Pistachio Baklava Cheesecake Recipe – A Luxurious Fusion Dessert

Summary

Indulge in the best of both worlds with this Pistachio Baklava Cheesecake – a delightful combination of crispy, honey-soaked phyllo layers and creamy, nutty cheesecake. This dessert is perfect for special occasions, offering an exquisite balance of textures and flavors. The buttery phyllo crust, rich cheesecake filling, and crunchy pistachio topping make this a showstopper that will impress every guest at your table.

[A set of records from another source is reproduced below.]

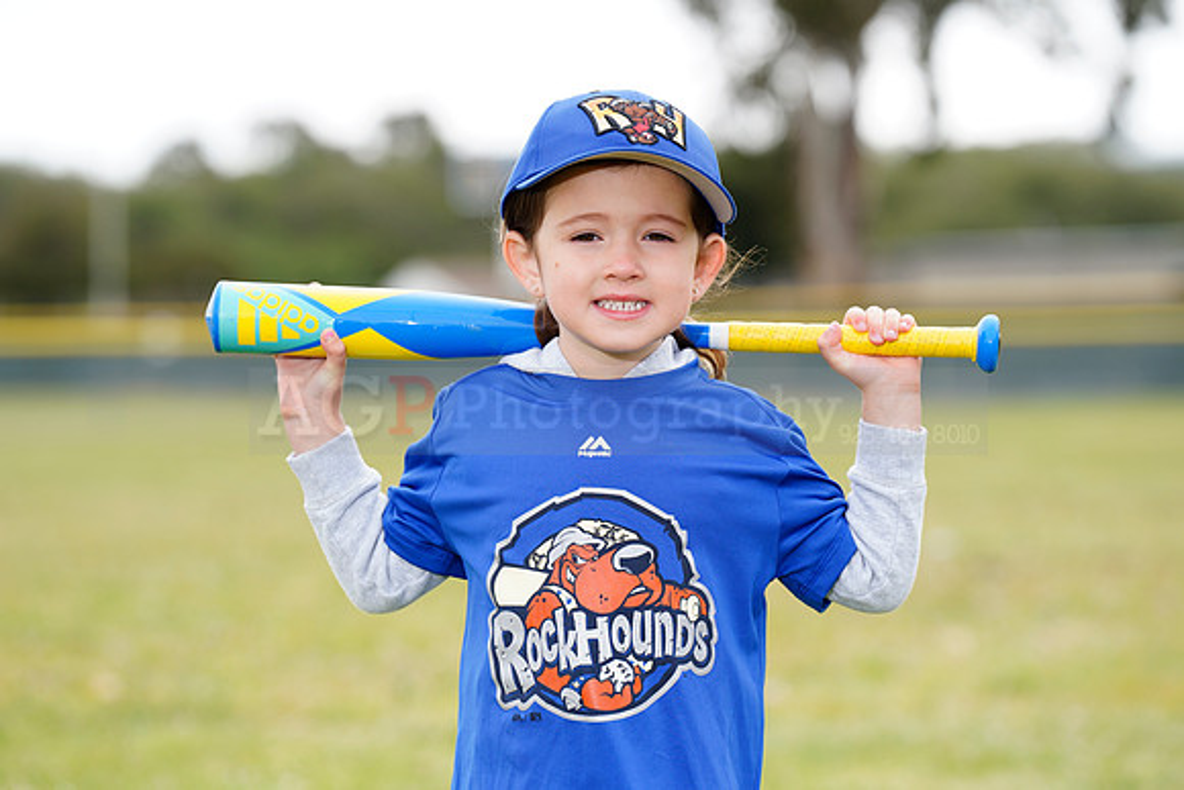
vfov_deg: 9.2
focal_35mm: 150
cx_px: 592
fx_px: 4934
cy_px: 395
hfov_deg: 13.7
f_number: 4.5
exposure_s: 1/250
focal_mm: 150
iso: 100
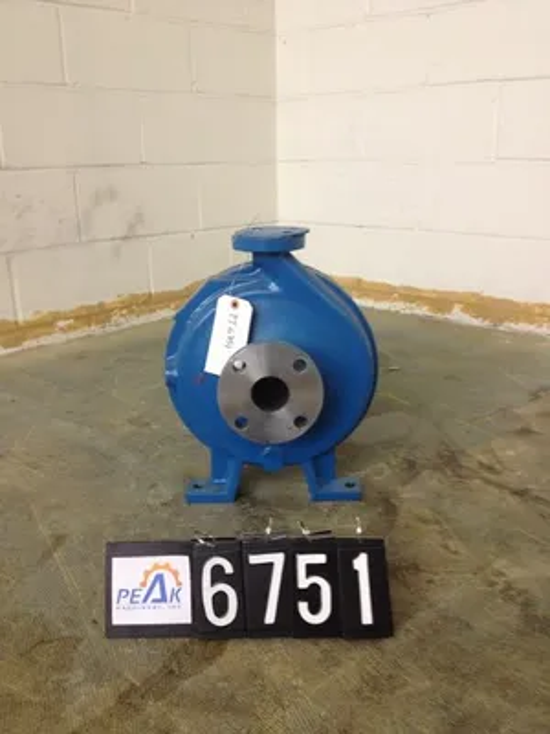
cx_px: 275
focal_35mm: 35
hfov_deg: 40.7
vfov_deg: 52.6
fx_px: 741
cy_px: 367
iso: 125
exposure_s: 1/20
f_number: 2.4
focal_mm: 4.28
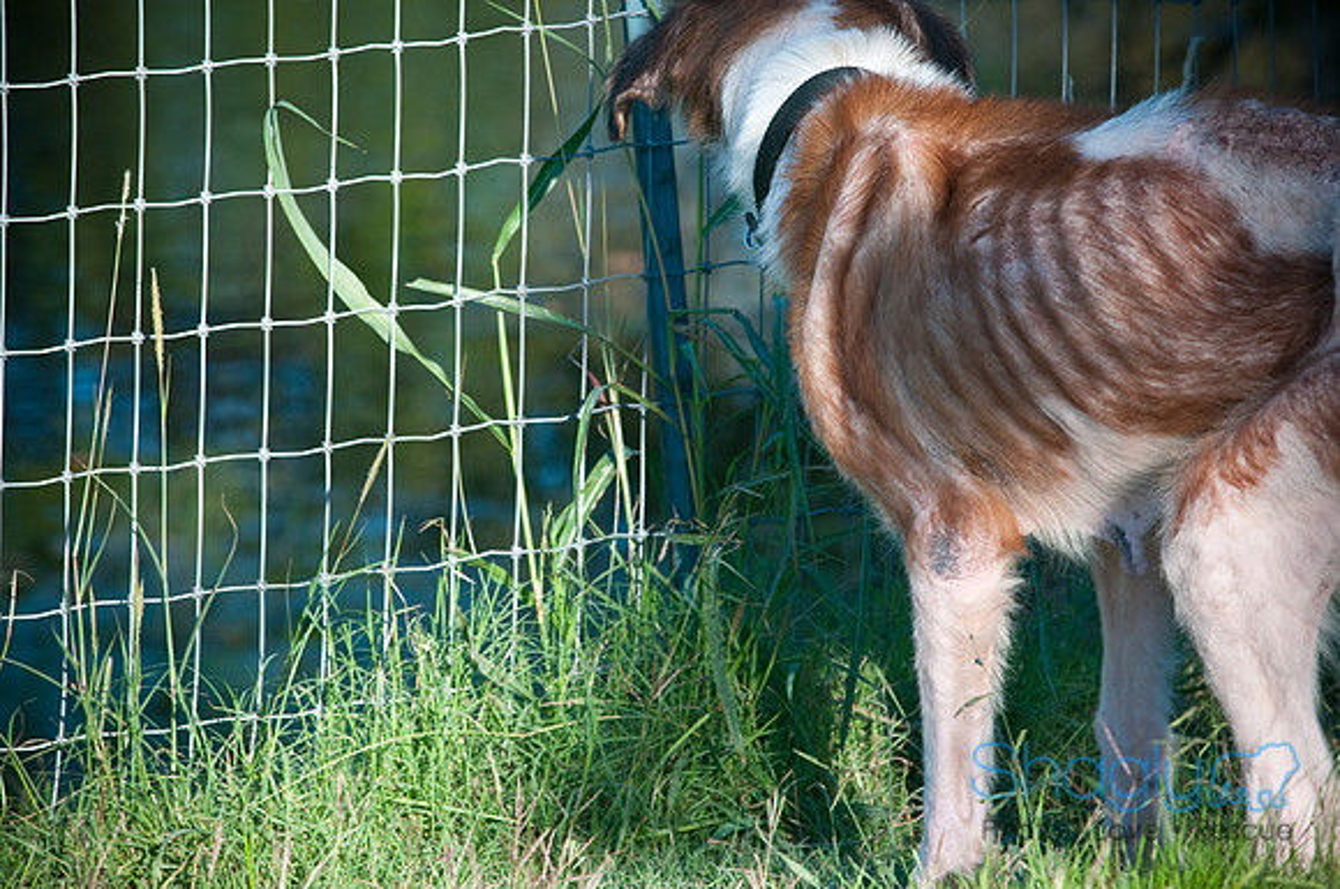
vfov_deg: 4.6
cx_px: 670
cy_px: 444
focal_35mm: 300
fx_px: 11151
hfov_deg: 6.9
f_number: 7.1
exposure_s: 1/200
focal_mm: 200
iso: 200
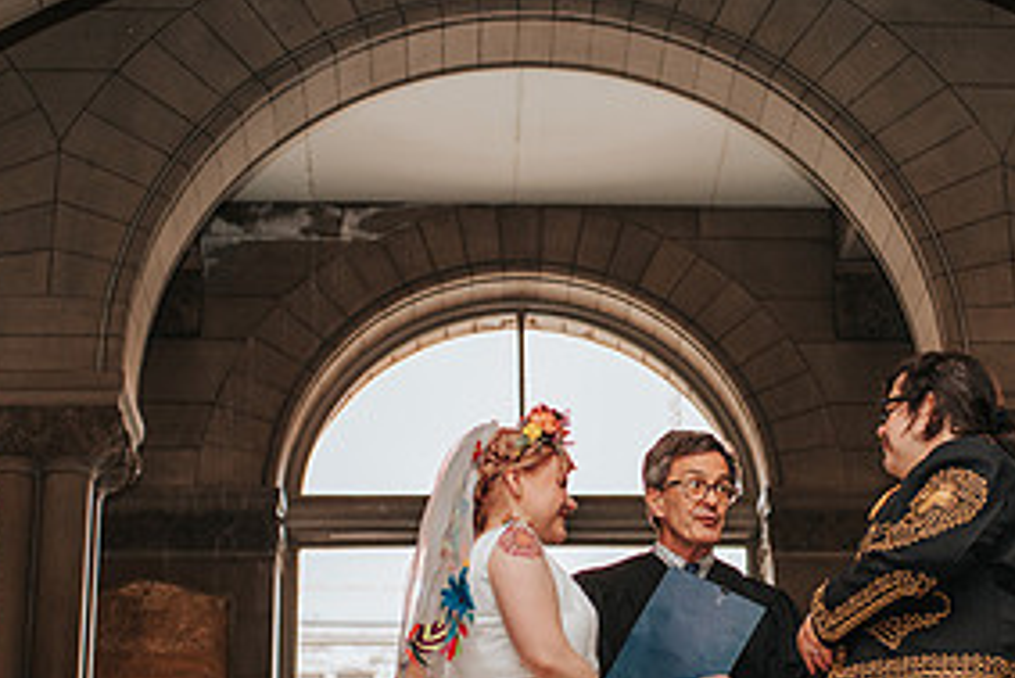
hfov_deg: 24.9
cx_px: 663
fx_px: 2285
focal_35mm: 81
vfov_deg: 16.8
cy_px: 529
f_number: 3.2
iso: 900
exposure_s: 1/200
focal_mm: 35
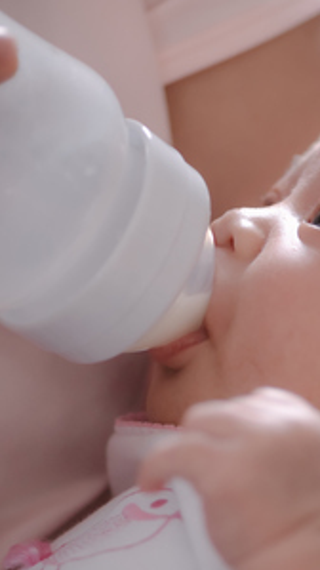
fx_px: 4016
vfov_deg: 8.1
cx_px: 415
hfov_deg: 4.5
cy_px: 354
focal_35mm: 266
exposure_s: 1/160
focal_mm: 105
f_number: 3.2
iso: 200
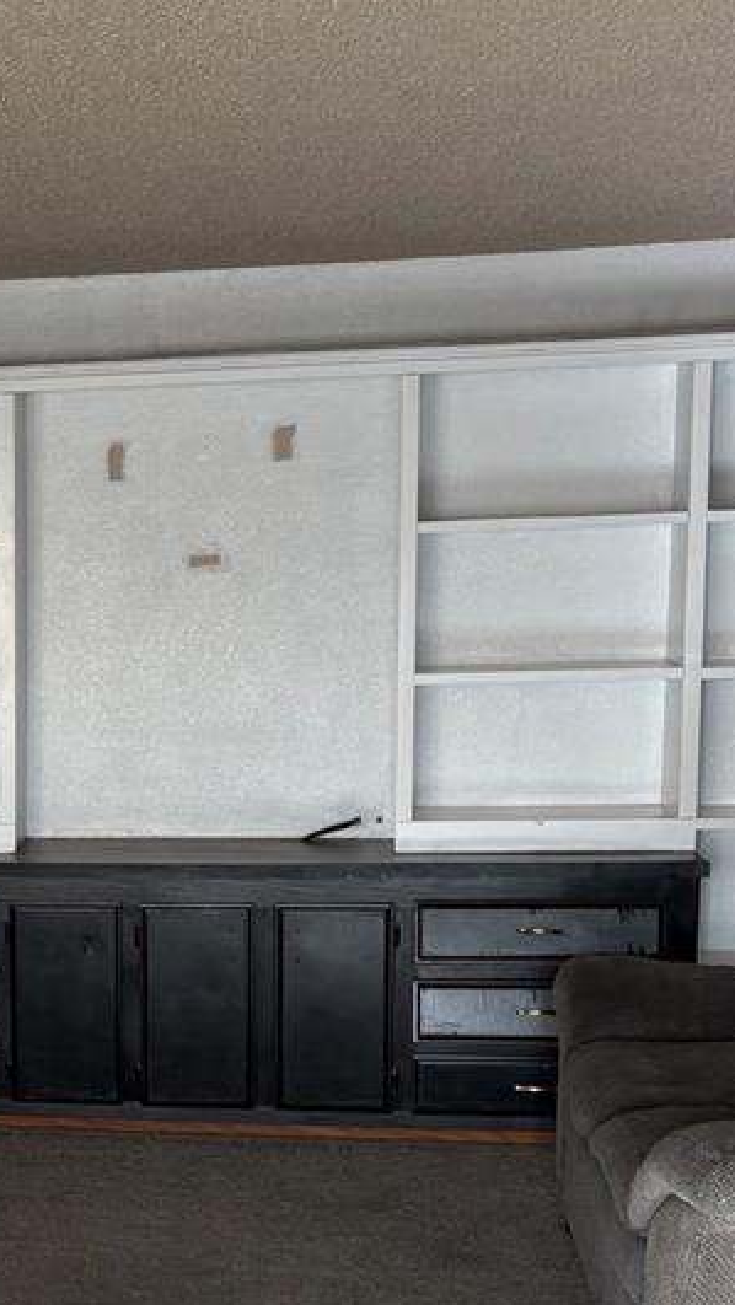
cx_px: -147
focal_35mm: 64
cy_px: 944
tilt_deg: -9.9
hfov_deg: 17.9
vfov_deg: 32.3
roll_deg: +1.6
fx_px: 2216
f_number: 1.6
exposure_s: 1/160
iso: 80
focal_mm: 5.96
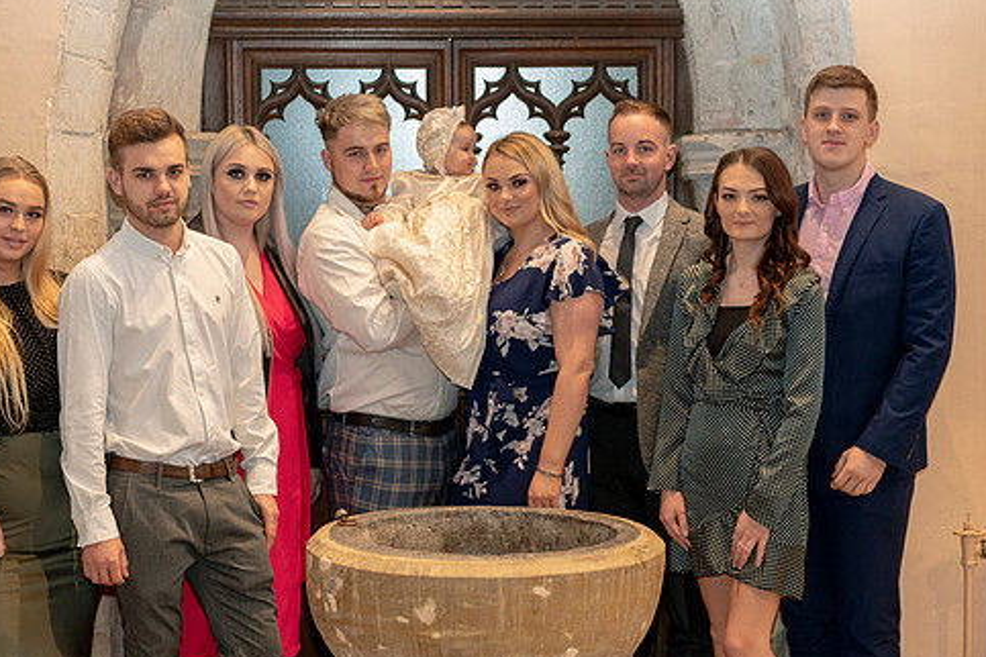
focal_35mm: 66
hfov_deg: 30.5
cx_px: 470
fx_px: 1808
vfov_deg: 20.6
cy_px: 346
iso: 3200
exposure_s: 1/160
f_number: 4
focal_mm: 55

Prep Time, Cook Time & Servings

  • Prep Time: 30 minutes
  • Cook Time: 1 hour
  • Chill Time: 4 hours (or overnight)
  • Total Time: 5 hours 30 minutes
  • Servings: 12 slices
  • Calories per serving: Approx. 450 kcal

Course & Cuisine

  • Course: Dessert
  • Cuisine: Fusion, Mediterranean

Ingredients

For the Phyllo Crust

  • 10 sheets phyllo dough, thawed
  • ½ cup unsalted butter, melted
  • ½ cup finely chopped pistachios
  • 2 tbsp granulated sugar

For the Cheesecake Filling

  • 24 oz cream cheese, softened
  • ¾ cup granulated sugar
  • 2 large eggs
  • 1 tsp vanilla extract
  • 1 tsp lemon zest
  • ½ cup heavy cream
  • ½ cup finely chopped pistachios

For the Baklava Topping

  • 1 cup coarsely chopped pistachios
  • ½ tsp cinnamon
  • ¼ cup honey
  • 2 tbsp unsalted butter, melted
  • 1 tbsp lemon juice

For the Honey Syrup

  • ½ cup honey
  • ¼ cup water
  • 1 tbsp lemon juice
  • ½ tsp cinnamon

Equipment

  • 9-inch springform pan
  • Mixing bowls
  • Hand mixer or stand mixer
  • Pastry brush
  • Small saucepan
  • Cooling rack

Instructions

Step 1: Prepare the Phyllo Crust

  1. Preheat the oven to 350°F (175°C). Grease a 9-inch springform pan.
  2. Layer one sheet of phyllo dough in the pan, brushing it with melted butter. Repeat this process with all 10 sheets, slightly offsetting each layer.
  3. Sprinkle the sugar and finely chopped pistachios between a few layers for extra flavor.
  4. Bake the phyllo crust for 10 minutes or until golden. Let cool.